Quangel ne l’écoutait même pas. Deux sujets de réflexion le hantaient sans relâche.
D’abord, il n’avait plus de fils. Ensuite, il y avait le « Toi et ton Führer » d’Anna.
Quant au premier point, Quangel devait convenir en son for intérieur qu’il n’avait jamais aimé le garçon comme un père doit aimer son fils. D’emblée, il n’avait vu que les perturbations que cette naissance avait apportées à sa tranquillité et à ses relations avec Anna. S’il éprouvait quand même de la peine aujourd’hui, c’est parce qu’il pensait avec appréhension à la façon dont sa femme avait accueilli la triste nouvelle ; bien des choses allaient changer dans leur vie.
Et puis, il y avait le « Toi et ton Führer » d’Anna. C’était injuste. Hitler n’était pas le Führer de Quangel, ou du moins il n’était pas plus le sien que celui d’Anna. Quand le petit atelier de menuiserie avait été déclaré en faillite, ils avaient toujours été bien d’accord tous les deux : c’était le Führer qui tirerait l’Allemagne de l’ornière. Après quatre ans de chômage, Otto était devenu contremaître dans une grande fabrique de meubles. C’était en 1934. À présent, il gagnait ses quarante marks par semaine. Avec ça, ils s’en tiraient très bien.
Mais ils ne s’étaient quand même jamais affiliés au Parti, où l’on était sollicité à tout bout de champ par toutes sortes de collectes, pour le Secours d’Hiver, pour le Front du Travail, etc. À la fabrique, on avait bien donné à Otto une petite fonction au Front du Travail mais c’était justement là une autre raison pour laquelle lui et sa femme ne s’étaient jamais inscrits au Parti. Car Quangel avait pu constater la différence qu’on faisait constamment entre les Volksgenossen de la communauté nationale et les Parteigenossen de la communauté du Parti. Le pire des membres du Parti était infiniment mieux considéré que le meilleur des membres de la communauté nationale. Dès lors qu’on appartenait au Parti, on pouvait tout se permettre. Ces gens appelaient ça : fidélité pour fidélité.

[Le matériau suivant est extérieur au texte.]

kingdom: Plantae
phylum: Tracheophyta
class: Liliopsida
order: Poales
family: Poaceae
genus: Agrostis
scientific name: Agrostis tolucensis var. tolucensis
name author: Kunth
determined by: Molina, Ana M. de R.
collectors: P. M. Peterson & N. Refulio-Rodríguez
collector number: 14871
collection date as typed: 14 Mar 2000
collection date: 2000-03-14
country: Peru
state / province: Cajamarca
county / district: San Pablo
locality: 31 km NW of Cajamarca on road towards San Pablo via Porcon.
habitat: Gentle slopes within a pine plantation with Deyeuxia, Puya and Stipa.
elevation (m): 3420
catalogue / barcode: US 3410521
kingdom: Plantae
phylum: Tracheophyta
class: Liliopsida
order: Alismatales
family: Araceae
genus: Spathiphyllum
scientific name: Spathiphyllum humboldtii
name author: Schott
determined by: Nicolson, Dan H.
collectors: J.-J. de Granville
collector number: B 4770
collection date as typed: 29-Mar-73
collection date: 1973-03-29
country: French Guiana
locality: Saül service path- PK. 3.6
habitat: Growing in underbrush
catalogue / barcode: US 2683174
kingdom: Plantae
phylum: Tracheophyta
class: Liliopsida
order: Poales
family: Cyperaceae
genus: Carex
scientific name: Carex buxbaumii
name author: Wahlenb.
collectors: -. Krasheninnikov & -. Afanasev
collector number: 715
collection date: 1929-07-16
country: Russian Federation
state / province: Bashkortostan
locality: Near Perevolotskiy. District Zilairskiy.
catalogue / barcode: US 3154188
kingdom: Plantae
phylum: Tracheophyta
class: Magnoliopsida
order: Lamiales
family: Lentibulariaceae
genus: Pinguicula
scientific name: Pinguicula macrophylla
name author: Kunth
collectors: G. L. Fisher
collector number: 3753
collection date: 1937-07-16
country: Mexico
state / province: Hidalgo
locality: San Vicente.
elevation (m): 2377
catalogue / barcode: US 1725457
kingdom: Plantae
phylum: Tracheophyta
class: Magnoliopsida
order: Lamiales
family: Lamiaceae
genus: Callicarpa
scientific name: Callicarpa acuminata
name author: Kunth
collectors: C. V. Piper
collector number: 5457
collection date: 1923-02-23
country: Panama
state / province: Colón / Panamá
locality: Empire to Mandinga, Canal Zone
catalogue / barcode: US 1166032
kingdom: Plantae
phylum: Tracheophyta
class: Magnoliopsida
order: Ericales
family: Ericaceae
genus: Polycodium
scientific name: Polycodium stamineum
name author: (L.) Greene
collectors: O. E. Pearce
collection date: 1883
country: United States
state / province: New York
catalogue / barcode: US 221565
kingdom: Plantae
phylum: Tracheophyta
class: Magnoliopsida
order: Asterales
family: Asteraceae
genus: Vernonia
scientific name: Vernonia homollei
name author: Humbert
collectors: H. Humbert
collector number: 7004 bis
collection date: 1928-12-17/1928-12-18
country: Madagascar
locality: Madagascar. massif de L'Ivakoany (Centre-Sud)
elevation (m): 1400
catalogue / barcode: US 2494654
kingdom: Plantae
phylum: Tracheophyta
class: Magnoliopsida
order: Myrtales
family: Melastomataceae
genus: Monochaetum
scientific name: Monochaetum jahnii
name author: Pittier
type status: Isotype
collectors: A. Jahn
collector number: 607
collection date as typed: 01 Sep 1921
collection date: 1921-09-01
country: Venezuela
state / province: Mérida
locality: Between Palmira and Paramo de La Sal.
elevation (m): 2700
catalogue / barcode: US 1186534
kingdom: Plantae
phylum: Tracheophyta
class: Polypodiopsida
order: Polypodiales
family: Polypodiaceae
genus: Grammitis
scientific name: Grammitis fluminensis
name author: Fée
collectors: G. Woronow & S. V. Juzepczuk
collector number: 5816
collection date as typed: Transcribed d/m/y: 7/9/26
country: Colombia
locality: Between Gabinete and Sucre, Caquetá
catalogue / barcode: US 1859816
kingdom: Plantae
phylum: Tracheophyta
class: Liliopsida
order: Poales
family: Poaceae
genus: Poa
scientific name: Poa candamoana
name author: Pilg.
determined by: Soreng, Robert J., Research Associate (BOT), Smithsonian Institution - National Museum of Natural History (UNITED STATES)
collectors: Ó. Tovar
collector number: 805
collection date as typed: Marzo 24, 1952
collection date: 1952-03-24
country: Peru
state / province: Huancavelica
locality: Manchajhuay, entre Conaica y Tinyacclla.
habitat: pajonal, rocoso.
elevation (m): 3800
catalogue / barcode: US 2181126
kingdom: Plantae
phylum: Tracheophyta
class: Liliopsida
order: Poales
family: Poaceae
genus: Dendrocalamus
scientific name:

Mais le contremaître Otto Quangel, lui, était pour la justice. Pour lui, un homme était un homme, et l’appartenance éventuelle au Parti n’avait aucun rôle à jouer. Or, à l’atelier, il devait bien constater chaque jour davantage que la moindre faute de l’un était relevée avec sévérité, tandis que tel autre pouvait « bousiller » impunément son travail. Cela l’indignait, et il n’arrivait pas à s’y faire. Dans ces cas-là, il se mordait furieusement la lèvre inférieure. Oh oui, si ça avait été possible, il y a belle lurette qu’il se serait démis de ses fonctions au Front du Travail !
Tout cela, Anna le savait très bien. Elle n’aurait donc jamais dû lui crier : « Toi et ton Führer ! »
Bien sûr, il comprenait la simplicité de sa femme, son humilité, et aussi ce changement subit dans sa façon d’être.
Elle avait été servante, d’abord à la campagne, puis en ville. Elle avait toujours dû travailler dur et obéir. Une fois mariée, elle n’avait pas eu non plus grand-chose à dire, parce que c’est son époux qui était le maître et parce que tout devait graviter autour de lui qui gagnait l’argent.
Maintenant, il y a la mort du petit. Et Otto Quangel comprend avec inquiétude combien Anna est bouleversée. Il revoit son visage livide et maladif. Il réentend ses reproches.
Et le voilà en route, à une heure tout à fait inhabituelle, avec ce Borkhausen à côté de lui ! Ce soir, Trudel sera chez eux. Il y aura des larmes, des bavardages sans fin. Quangel aime sa petite vie bien régulière : les journées de travail toutes semblables, avec le moins possible d’événements sortant de l’ordinaire !… Même le dimanche lui pèse, au fond, parce que le repos perturbe la régularité de ce rythme paisible.